Émilie Guillerez
Quelques coups de crayon bien ajustés, et la griffe s’incarne et s’étire, se diffuse et prend chair sur la feuille de papier. Émilie l’observe d’un œil critique, la rabote d’un coup de gomme, jauge le timbre et l’harmonie avant de lui apposer son aval : « Mon métier, c’est d’écrire des contenus pour ceux qui n’ont pas les mots, de leur construire un ton qui change de celui des autres, d’avoir une voix particulière pour se démarquer ».
Si l’écriture l’a poursuivie tout le long de son enfance – « Je manque malheureusement de temps aujourd’hui, mais j’ai écrit pendant très longtemps, des nouvelles, de la poésie », et qu’elle s’envisage un temps écrivaine, sa vie se heurte toutefois à des aspirations bien disparates : « Je voulais faire plein de choses quand j’étais petite, archéologue par exemple, parce que j’aimais beaucoup l’antiquité grecque, ou avocate, parce que j’adorais Perry Mason ».
Nul besoin pourtant d’endosser les frusques d’haruspices pour démêler l’imbroglio de l’avenir : après l’obtention de son Bac L, Émilie s’engage dans un parcours en langues étrangères, spécialité anglais / chinois, avec l’assurance d’un jour embrasser une carrière dans le milieu des affaires à l’internationale. Après une année de césure en Chine, à Chengdu – « J’ai pu obtenir une bourse de la ville de Montpellier, avec qui elle est jumelée, une fois rendue là-bas, c’était génial, une vraie immersion » – elle revient en France, poursuit une thèse en études culturelles, « C’était sur le genre et la condition des femmes à l’épreuve du XXème siècle dans la littérature chinoise », puis se heurte rapidement à l’extrême rareté des places disponibles dans l’enseignement universitaire.
L’on pourrait la penser décontenancée ou désœuvrée par cette gabegie intellectuelle, mais Émilie n’est pas femme à attendre un improbable Godot ; avec une amie, elle entame un projet bien particulier, celui de créer une agence de voyages à destination de touristes chinois : « C’est un public que nous connaissions bien, notre idée, c’était de proposer des parcours insolites dans le sud de la France ». Les dés du hasard étant parfois retors, cette idée demeurera néanmoins à son état initial.

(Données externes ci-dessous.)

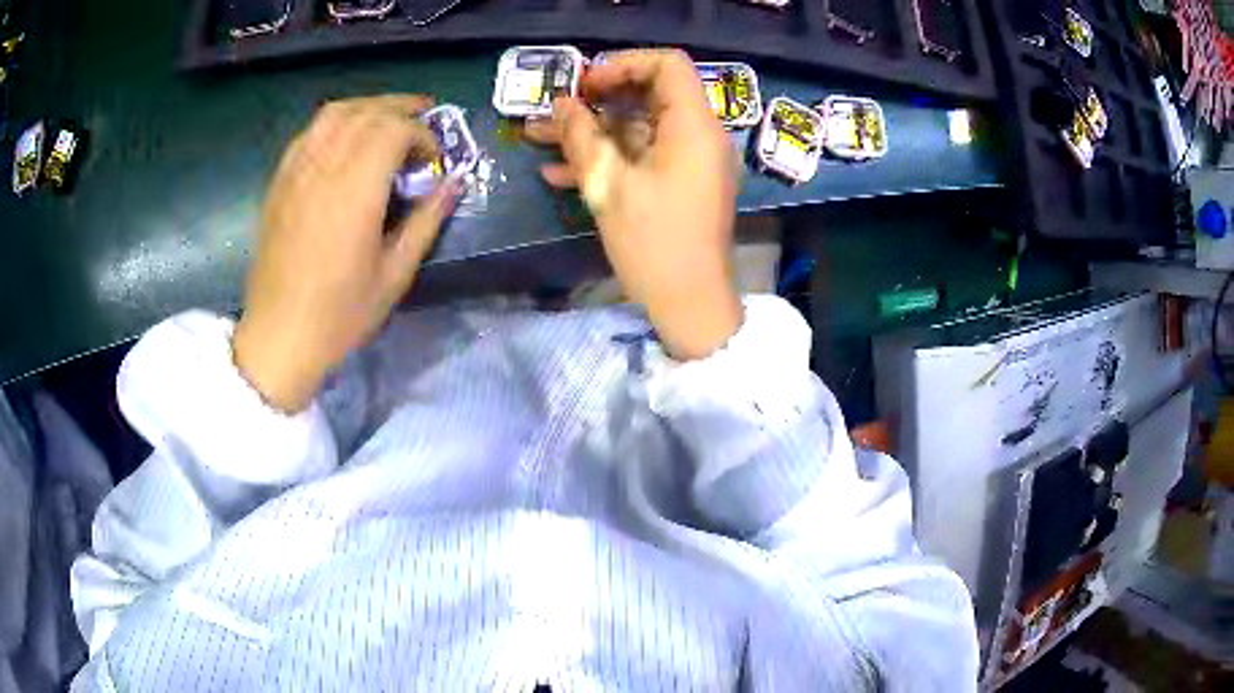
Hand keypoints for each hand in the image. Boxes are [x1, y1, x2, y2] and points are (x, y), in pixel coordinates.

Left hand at [233, 95, 457, 412]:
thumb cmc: (340, 314)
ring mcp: (296, 173)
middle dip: (401, 108)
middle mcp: (324, 169)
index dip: (422, 134)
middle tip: (424, 121)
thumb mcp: (395, 275)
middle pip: (366, 112)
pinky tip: (346, 139)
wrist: (279, 336)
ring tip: (387, 121)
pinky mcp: (280, 182)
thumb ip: (427, 221)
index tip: (434, 160)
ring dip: (367, 107)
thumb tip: (455, 183)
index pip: (393, 130)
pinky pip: (309, 133)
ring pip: (334, 114)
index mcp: (355, 191)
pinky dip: (335, 123)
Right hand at [526, 50, 742, 360]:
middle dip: (594, 101)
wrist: (690, 305)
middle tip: (553, 111)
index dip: (623, 65)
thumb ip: (582, 136)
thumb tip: (563, 104)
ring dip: (590, 133)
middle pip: (648, 95)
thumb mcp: (609, 185)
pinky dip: (607, 159)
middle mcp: (699, 136)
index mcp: (693, 126)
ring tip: (538, 139)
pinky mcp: (679, 185)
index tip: (585, 86)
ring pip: (637, 129)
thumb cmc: (654, 243)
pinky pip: (643, 157)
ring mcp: (690, 162)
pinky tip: (558, 173)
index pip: (668, 65)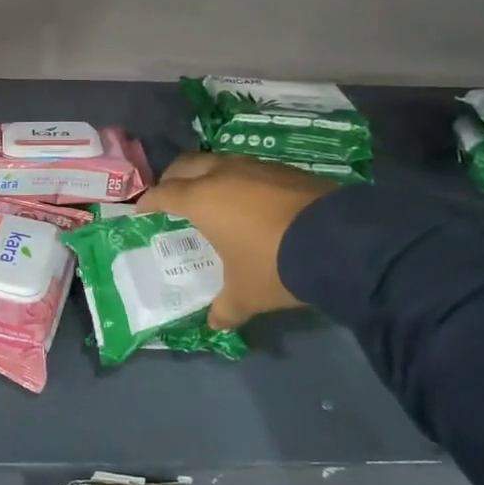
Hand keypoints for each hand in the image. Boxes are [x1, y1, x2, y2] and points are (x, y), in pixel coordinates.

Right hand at [139, 153, 337, 329]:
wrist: (340, 243)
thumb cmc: (274, 265)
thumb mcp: (246, 295)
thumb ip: (225, 308)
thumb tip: (215, 324)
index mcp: (202, 200)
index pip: (164, 194)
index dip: (149, 202)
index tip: (143, 211)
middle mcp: (223, 175)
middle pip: (186, 165)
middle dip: (173, 178)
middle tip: (171, 196)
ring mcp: (256, 167)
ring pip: (219, 161)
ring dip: (207, 174)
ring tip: (209, 194)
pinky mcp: (285, 169)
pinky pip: (249, 168)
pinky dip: (239, 178)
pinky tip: (249, 199)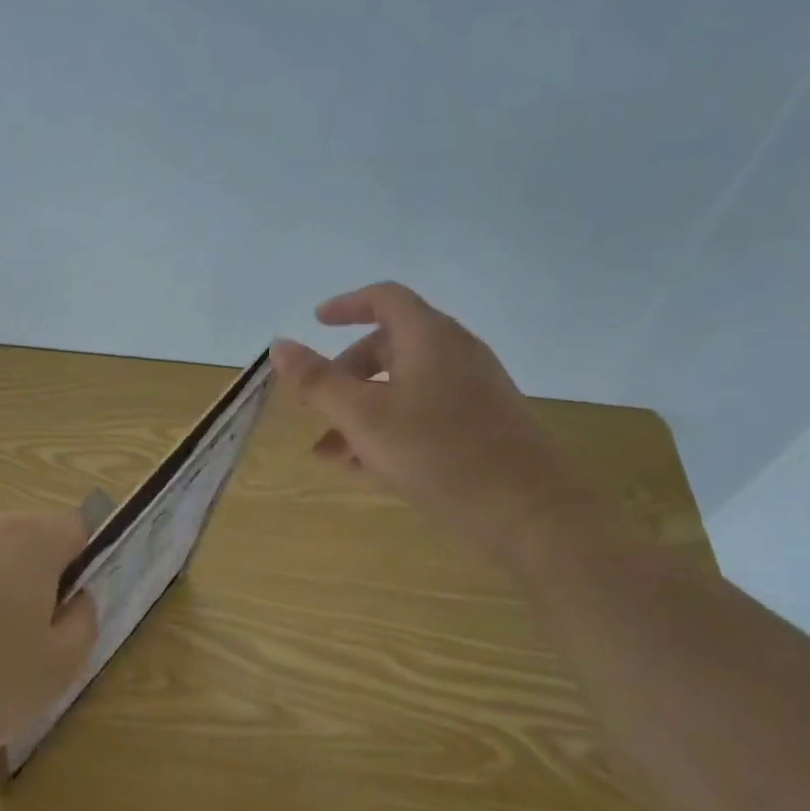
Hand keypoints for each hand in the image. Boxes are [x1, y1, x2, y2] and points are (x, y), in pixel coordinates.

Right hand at [271, 282, 611, 559]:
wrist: (530, 511)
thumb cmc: (437, 452)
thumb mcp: (362, 417)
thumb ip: (316, 380)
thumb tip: (279, 345)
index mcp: (428, 337)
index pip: (384, 298)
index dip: (346, 305)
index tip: (316, 322)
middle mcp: (455, 353)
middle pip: (389, 345)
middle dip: (344, 374)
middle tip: (315, 405)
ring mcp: (474, 389)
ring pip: (403, 386)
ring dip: (362, 410)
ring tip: (330, 454)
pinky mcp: (484, 423)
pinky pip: (424, 411)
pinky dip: (390, 426)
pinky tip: (367, 468)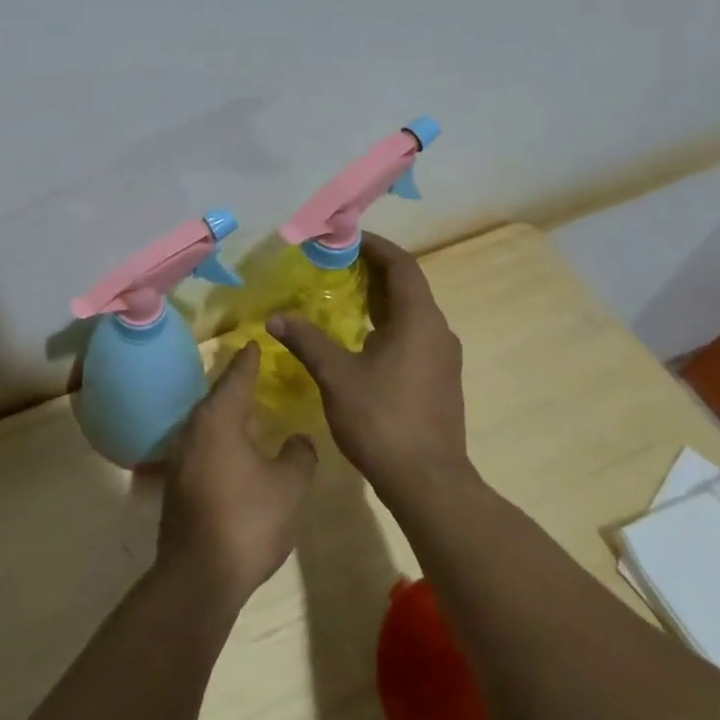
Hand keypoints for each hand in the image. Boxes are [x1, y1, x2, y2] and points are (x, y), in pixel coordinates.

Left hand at [156, 342, 316, 611]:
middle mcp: (192, 430)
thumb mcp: (289, 486)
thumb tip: (298, 439)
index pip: (236, 378)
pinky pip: (202, 446)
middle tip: (254, 371)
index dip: (248, 360)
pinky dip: (219, 439)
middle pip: (216, 398)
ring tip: (248, 410)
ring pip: (207, 424)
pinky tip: (234, 450)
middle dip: (235, 385)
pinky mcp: (177, 483)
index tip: (254, 342)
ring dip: (226, 414)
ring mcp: (180, 458)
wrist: (199, 574)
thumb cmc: (249, 521)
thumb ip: (299, 455)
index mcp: (218, 420)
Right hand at [267, 234, 475, 516]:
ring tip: (345, 298)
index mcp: (419, 320)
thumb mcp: (336, 376)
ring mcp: (443, 358)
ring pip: (412, 314)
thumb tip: (277, 317)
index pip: (402, 266)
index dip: (376, 247)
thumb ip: (307, 341)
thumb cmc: (381, 419)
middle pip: (409, 287)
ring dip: (382, 301)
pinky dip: (389, 326)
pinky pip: (414, 336)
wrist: (427, 480)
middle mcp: (438, 331)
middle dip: (375, 272)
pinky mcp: (441, 380)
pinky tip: (362, 341)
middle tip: (337, 265)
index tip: (347, 238)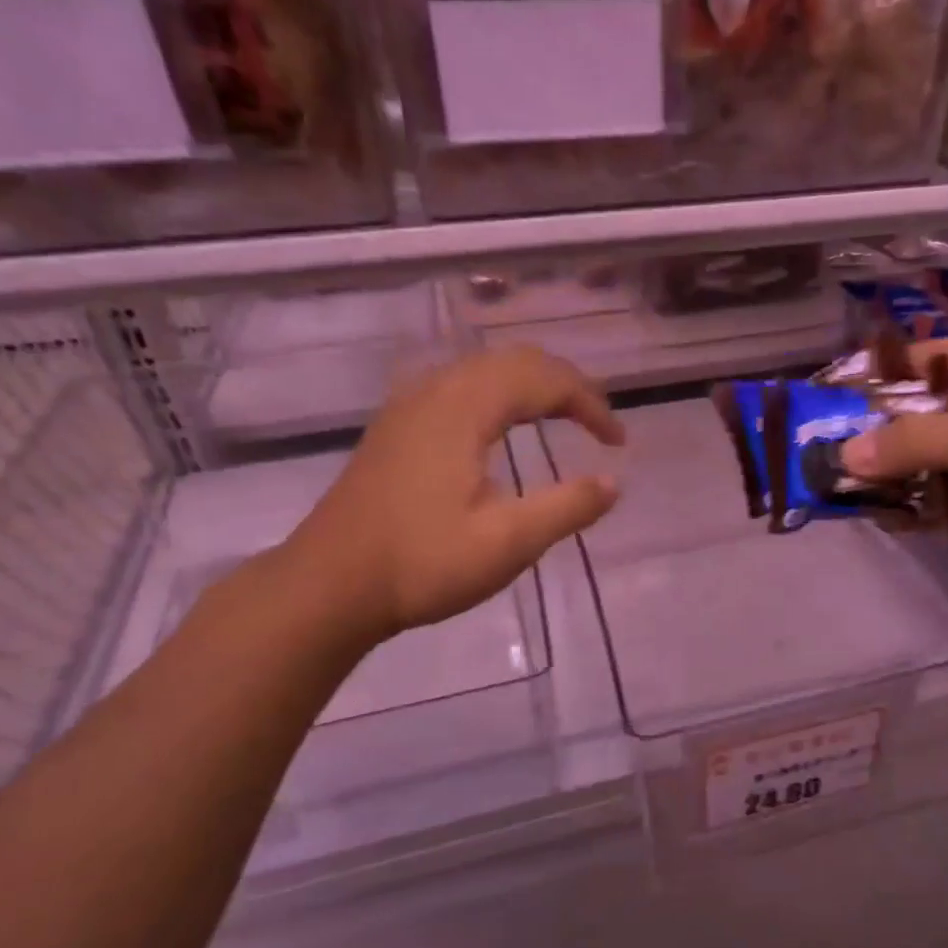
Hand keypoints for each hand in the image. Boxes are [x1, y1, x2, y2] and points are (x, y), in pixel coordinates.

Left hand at [281, 347, 623, 649]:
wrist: (328, 586)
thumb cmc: (421, 563)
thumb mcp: (508, 542)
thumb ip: (567, 507)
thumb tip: (613, 483)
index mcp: (464, 408)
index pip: (543, 380)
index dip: (590, 404)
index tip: (618, 444)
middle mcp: (436, 391)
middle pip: (515, 361)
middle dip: (565, 385)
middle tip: (598, 423)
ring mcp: (409, 406)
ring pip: (484, 369)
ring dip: (531, 385)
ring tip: (561, 417)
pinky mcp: (395, 427)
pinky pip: (460, 387)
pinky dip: (499, 394)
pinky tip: (502, 428)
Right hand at [840, 337, 947, 599]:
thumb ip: (920, 443)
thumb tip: (844, 455)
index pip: (922, 362)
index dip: (873, 379)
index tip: (824, 406)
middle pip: (920, 417)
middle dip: (877, 440)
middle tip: (824, 462)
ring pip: (931, 463)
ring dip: (896, 480)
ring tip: (846, 498)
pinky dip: (923, 511)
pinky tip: (891, 522)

Qu’importe, Émilie se remet en selle, bouscule sa destinée et cavalcade vers des horizons nouveaux : ce sera celui de concepteur-rédacteur dans une boîte de marketing sonore. Là, elle y déflore des territoires insoupçonnés et s’approprie des connaissances inconnues : « Notre coeur de métier, c’était l’audio, on bossait pour de gros clients du retail, du luxe. J’écrivais le contenu musical et parlé, les campagnes FM, les podcasts de marque, enfin, tout ce qui comprend une voix off ».
Début 2021, elle largue les amarres pour voguer vers des cieux plus cléments, celui de son activité propre, obstinée à pourfendre la routine avec les délices de l’inattendu. Elle monnaie aujourd’hui ses services en rédaction web et en copywriting, déclinés sur tout support, notamment l’audio, fidèle à la signature qui la caractérise.